Em 2015, esforce-se para substituir os grãos refinados ”que perderam suas fibras e nutrientes naturais” por opções de grãos 100% inteiros (incluindo variedades sem glúten se você precisar ou preferir ir sem glúten). Ou escolha amidos ricos em nutrientes que não sejam grãos, como batata com casca, raízes, abóbora, feijão e lentilha. Se a perda de peso é uma meta, moderar suas porções em vez de cortar totalmente os carboidratos para não perder os nutrientes e a energia sustentada que eles fornecem, que são importantes para melhorar o humor e a resistência aos exercícios ”, duas outras chaves para perder peso com sucesso.
Em todos os meus anos aconselhando clientes, descobri que, para a maioria das pessoas, a moderação funciona melhor do que a privação. Atualmente, o americano médio consome 22 colheres de chá de açúcar adicionado por dia. O açúcar adicionado não inclui o tipo colocado nos alimentos pela Mãe Natureza (como o açúcar das frutas), mas sim o tipo adicionado aos alimentos, como iogurte adoçado ou o açúcar que você coloca no café. De acordo com a American Heart Association, a meta diária para adição de açúcar não deve ser superior a 6 colheres de chá rasas para mulheres e 9 para homens ”que é para alimentos e bebidas combinados. É estrito, mas a meta não é zero, o que significa que você não precisa banir o açúcar completamente.

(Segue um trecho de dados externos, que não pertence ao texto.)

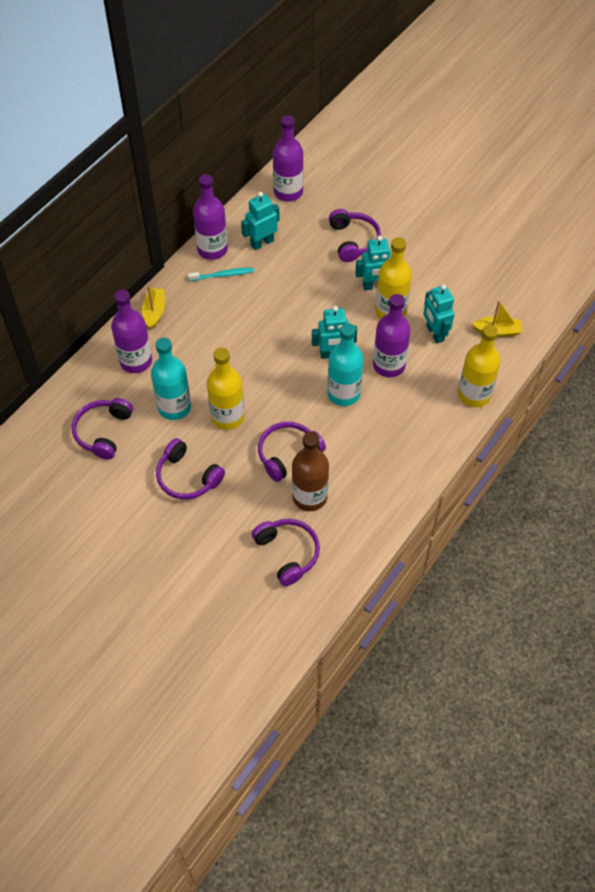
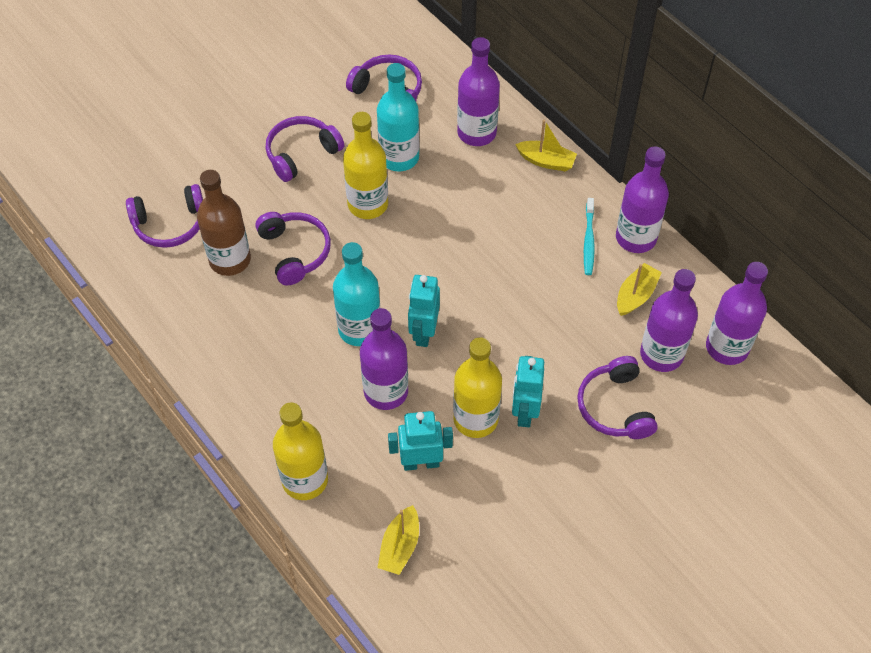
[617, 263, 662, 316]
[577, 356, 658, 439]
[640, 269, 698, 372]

Permitir-se algumas das coisas doces pode ser uma maneira útil de se manter no caminho, porque desistir completamente pode resultar em desejos intensos e comer em excesso.
Desfrute de um pouco de chocolate amargo (até 30 gramas de 70% de cacau ou mais) todos os dias, ou uma ou duas vezes por semana, planeje antecipadamente os gastos que não prejudicarão sua dieta geral saudável, como dividir uma sobremesa com um acompanhante no jantar ou comprar um biscoito que realmente valha a pena em uma padaria. Se você acha que não precisa de guloseimas regulares, isso é ótimo ”, muitos de meus clientes descobrem que quanto menos açúcar comem, menos desejam. Mas se você gosta de doces, ou se é uma ocasião especial, não sucumba ao pensamento do tudo ou nada (por exemplo, não posso comer ou bebi um pouco, então é melhor eu dar tudo de si!). Pessoas que perdem peso e perdem peso a longo prazo encontram maneiras de atingir um equilíbrio são e saudáveis.
Uma das resoluções mais poderosas que você pode tomar para 2015 é trabalhar para aumentar sua consciência alimentar, o que inclui sintonizar-se com os sinais de fome e saciedade, bem como diminuir o ritmo de alimentação e identificar os gatilhos não físicos para comer (tédio, hábito ou um dia ruim). Prestar atenção aos sinais do corpo tem se mostrado tão eficaz quanto uma aula formal para perda de peso. E desacelerar sua alimentação pode naturalmente ajudá-lo a comer menos e se sentir mais satisfeito. Um estudo da Universidade de Rhode Island descobriu que os que comem rápido engolem mais de 85 gramas de comida por minuto, em comparação com 2,5 onças para os que comem em velocidade média e 2 para os que comem devagar. Por fim, tornar-se mais consciente também pode ajudá-lo a perceber quando você é atraído por comida, mesmo que não esteja fisicamente com fome, o que pode ajudá-lo a lidar com suas necessidades emocionais de formas não alimentares (confira meu post anterior, 5 maneiras de desligar Emotional Eating).